PROBLEM REQUIREMENTS:
Give the records again in full, exactly as written.

(Collected data entries)

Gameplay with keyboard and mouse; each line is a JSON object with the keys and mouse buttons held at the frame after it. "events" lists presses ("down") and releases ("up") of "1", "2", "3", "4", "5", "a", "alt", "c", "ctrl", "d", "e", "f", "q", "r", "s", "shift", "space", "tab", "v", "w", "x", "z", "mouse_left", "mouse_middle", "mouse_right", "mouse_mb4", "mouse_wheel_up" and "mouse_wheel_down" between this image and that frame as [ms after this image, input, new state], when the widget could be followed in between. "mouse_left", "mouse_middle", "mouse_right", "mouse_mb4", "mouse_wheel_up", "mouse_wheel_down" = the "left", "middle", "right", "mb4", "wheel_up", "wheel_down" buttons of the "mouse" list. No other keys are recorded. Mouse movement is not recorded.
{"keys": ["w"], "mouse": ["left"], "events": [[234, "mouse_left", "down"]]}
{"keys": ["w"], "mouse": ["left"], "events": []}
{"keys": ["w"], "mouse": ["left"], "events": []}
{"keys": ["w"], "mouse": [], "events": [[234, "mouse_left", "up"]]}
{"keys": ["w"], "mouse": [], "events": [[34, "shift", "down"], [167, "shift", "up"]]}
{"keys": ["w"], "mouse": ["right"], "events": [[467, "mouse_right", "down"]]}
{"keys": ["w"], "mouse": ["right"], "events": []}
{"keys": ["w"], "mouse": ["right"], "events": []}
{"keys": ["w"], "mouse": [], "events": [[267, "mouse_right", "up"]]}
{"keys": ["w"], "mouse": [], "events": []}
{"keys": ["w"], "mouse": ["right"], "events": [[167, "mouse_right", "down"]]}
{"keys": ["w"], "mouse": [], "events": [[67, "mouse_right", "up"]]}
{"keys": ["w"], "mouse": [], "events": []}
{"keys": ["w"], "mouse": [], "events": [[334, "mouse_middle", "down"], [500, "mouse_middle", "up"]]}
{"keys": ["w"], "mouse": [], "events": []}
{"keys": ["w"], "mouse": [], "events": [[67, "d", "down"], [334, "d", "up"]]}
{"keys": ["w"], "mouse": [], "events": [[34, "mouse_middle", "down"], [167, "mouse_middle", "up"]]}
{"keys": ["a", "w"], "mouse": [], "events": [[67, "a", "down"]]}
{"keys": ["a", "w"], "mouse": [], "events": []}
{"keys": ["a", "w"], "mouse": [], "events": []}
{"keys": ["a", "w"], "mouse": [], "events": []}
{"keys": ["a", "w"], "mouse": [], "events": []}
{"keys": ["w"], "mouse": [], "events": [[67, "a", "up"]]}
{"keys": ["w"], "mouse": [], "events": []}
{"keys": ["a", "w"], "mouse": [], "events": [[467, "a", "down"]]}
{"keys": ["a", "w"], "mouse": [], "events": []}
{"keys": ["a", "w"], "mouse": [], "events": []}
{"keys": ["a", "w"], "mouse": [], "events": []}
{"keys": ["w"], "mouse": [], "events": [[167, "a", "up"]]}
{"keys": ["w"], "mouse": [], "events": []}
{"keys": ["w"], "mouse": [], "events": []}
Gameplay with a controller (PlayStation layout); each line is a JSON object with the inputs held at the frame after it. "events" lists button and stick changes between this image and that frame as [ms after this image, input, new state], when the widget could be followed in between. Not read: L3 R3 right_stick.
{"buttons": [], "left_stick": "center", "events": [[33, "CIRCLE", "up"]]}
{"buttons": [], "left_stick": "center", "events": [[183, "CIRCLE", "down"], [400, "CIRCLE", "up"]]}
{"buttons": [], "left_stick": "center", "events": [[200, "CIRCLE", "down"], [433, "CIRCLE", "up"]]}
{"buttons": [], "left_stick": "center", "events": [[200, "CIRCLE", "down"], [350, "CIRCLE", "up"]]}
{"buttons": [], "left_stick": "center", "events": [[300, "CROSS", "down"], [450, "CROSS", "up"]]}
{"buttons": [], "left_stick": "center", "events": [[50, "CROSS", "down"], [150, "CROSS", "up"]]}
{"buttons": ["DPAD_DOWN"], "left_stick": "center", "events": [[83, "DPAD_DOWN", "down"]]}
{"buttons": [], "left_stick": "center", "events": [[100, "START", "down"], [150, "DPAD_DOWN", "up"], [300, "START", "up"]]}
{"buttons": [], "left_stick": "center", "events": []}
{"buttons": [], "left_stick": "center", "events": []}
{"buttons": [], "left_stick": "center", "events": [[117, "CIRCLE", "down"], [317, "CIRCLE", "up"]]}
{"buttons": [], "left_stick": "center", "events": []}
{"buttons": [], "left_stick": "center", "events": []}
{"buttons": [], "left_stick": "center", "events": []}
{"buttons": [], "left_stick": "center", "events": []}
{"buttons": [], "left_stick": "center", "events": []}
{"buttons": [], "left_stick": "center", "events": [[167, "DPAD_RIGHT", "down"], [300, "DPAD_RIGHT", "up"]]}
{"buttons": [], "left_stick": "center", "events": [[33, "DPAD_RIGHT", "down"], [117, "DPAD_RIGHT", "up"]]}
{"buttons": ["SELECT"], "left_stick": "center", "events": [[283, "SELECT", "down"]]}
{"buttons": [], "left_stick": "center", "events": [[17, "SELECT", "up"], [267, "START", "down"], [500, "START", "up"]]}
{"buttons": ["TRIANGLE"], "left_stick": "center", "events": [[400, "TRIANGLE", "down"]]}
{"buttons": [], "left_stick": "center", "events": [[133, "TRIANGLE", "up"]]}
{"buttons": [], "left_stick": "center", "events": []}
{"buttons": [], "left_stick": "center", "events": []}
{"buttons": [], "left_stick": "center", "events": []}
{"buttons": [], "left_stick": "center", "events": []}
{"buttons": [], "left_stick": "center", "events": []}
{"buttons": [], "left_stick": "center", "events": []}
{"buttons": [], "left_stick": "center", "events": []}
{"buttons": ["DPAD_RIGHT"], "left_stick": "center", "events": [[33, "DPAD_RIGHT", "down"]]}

TASK SOLUTION:
Gameplay with keyboard and mouse; each line is a JSON object with the keys and mouse buttons held at the frame after it. "events" lists presses ("down") and releases ("up") of "1", "2", "3", "4", "5", "a", "alt", "c", "ctrl", "d", "e", "f", "q", "r", "s", "shift", "space", "tab", "v", "w", "x", "z", "mouse_left", "mouse_middle", "mouse_right", "mouse_mb4", "mouse_wheel_up" and "mouse_wheel_down" between this image and that frame as [ms after this image, input, new state], when the widget could be followed in between. "mouse_left", "mouse_middle", "mouse_right", "mouse_mb4", "mouse_wheel_up", "mouse_wheel_down" = the "left", "middle", "right", "mb4", "wheel_up", "wheel_down" buttons of the "mouse" list. No other keys are recorded. Mouse movement is not recorded.
{"keys": ["w"], "mouse": ["left"], "events": [[234, "mouse_left", "down"]]}
{"keys": ["w"], "mouse": ["left"], "events": []}
{"keys": ["w"], "mouse": ["left"], "events": []}
{"keys": ["w"], "mouse": [], "events": [[234, "mouse_left", "up"]]}
{"keys": ["w"], "mouse": [], "events": [[34, "shift", "down"], [167, "shift", "up"]]}
{"keys": ["w"], "mouse": ["right"], "events": [[467, "mouse_right", "down"]]}
{"keys": ["w"], "mouse": ["right"], "events": []}
{"keys": ["w"], "mouse": ["right"], "events": []}
{"keys": ["w"], "mouse": [], "events": [[267, "mouse_right", "up"]]}
{"keys": ["w"], "mouse": [], "events": []}
{"keys": ["w"], "mouse": ["right"], "events": [[167, "mouse_right", "down"]]}
{"keys": ["w"], "mouse": [], "events": [[67, "mouse_right", "up"]]}
{"keys": ["w"], "mouse": [], "events": []}
{"keys": ["w"], "mouse": [], "events": [[334, "mouse_middle", "down"], [500, "mouse_middle", "up"]]}
{"keys": ["w"], "mouse": [], "events": []}
{"keys": ["w"], "mouse": [], "events": [[67, "d", "down"], [334, "d", "up"]]}
{"keys": ["w"], "mouse": [], "events": [[34, "mouse_middle", "down"], [167, "mouse_middle", "up"]]}
{"keys": ["a", "w"], "mouse": [], "events": [[67, "a", "down"]]}
{"keys": ["a", "w"], "mouse": [], "events": []}
{"keys": ["a", "w"], "mouse": [], "events": []}
{"keys": ["a", "w"], "mouse": [], "events": []}
{"keys": ["a", "w"], "mouse": [], "events": []}
{"keys": ["w"], "mouse": [], "events": [[67, "a", "up"]]}
{"keys": ["w"], "mouse": [], "events": []}
{"keys": ["a", "w"], "mouse": [], "events": [[467, "a", "down"]]}
{"keys": ["a", "w"], "mouse": [], "events": []}
{"keys": ["a", "w"], "mouse": [], "events": []}
{"keys": ["a", "w"], "mouse": [], "events": []}
{"keys": ["w"], "mouse": [], "events": [[167, "a", "up"]]}
{"keys": ["w"], "mouse": [], "events": []}
{"keys": ["w"], "mouse": [], "events": []}
Gameplay with a controller (PlayStation layout); each line is a JSON object with the inputs held at the frame after it. "events" lists button and stick changes between this image and that frame as [ms after this image, input, new state], when the widget could be followed in between. Not read: L3 R3 right_stick.
{"buttons": [], "left_stick": "center", "events": [[33, "CIRCLE", "up"]]}
{"buttons": [], "left_stick": "center", "events": [[183, "CIRCLE", "down"], [400, "CIRCLE", "up"]]}
{"buttons": [], "left_stick": "center", "events": [[200, "CIRCLE", "down"], [433, "CIRCLE", "up"]]}
{"buttons": [], "left_stick": "center", "events": [[200, "CIRCLE", "down"], [350, "CIRCLE", "up"]]}
{"buttons": [], "left_stick": "center", "events": [[300, "CROSS", "down"], [450, "CROSS", "up"]]}
{"buttons": [], "left_stick": "center", "events": [[50, "CROSS", "down"], [150, "CROSS", "up"]]}
{"buttons": ["DPAD_DOWN"], "left_stick": "center", "events": [[83, "DPAD_DOWN", "down"]]}
{"buttons": [], "left_stick": "center", "events": [[100, "START", "down"], [150, "DPAD_DOWN", "up"], [300, "START", "up"]]}
{"buttons": [], "left_stick": "center", "events": []}
{"buttons": [], "left_stick": "center", "events": []}
{"buttons": [], "left_stick": "center", "events": [[117, "CIRCLE", "down"], [317, "CIRCLE", "up"]]}
{"buttons": [], "left_stick": "center", "events": []}
{"buttons": [], "left_stick": "center", "events": []}
{"buttons": [], "left_stick": "center", "events": []}
{"buttons": [], "left_stick": "center", "events": []}
{"buttons": [], "left_stick": "center", "events": []}
{"buttons": [], "left_stick": "center", "events": [[167, "DPAD_RIGHT", "down"], [300, "DPAD_RIGHT", "up"]]}
{"buttons": [], "left_stick": "center", "events": [[33, "DPAD_RIGHT", "down"], [117, "DPAD_RIGHT", "up"]]}
{"buttons": ["SELECT"], "left_stick": "center", "events": [[283, "SELECT", "down"]]}
{"buttons": [], "left_stick": "center", "events": [[17, "SELECT", "up"], [267, "START", "down"], [500, "START", "up"]]}
{"buttons": ["TRIANGLE"], "left_stick": "center", "events": [[400, "TRIANGLE", "down"]]}
{"buttons": [], "left_stick": "center", "events": [[133, "TRIANGLE", "up"]]}
{"buttons": [], "left_stick": "center", "events": []}
{"buttons": [], "left_stick": "center", "events": []}
{"buttons": [], "left_stick": "center", "events": []}
{"buttons": [], "left_stick": "center", "events": []}
{"buttons": [], "left_stick": "center", "events": []}
{"buttons": [], "left_stick": "center", "events": []}
{"buttons": [], "left_stick": "center", "events": []}
{"buttons": ["DPAD_RIGHT"], "left_stick": "center", "events": [[33, "DPAD_RIGHT", "down"]]}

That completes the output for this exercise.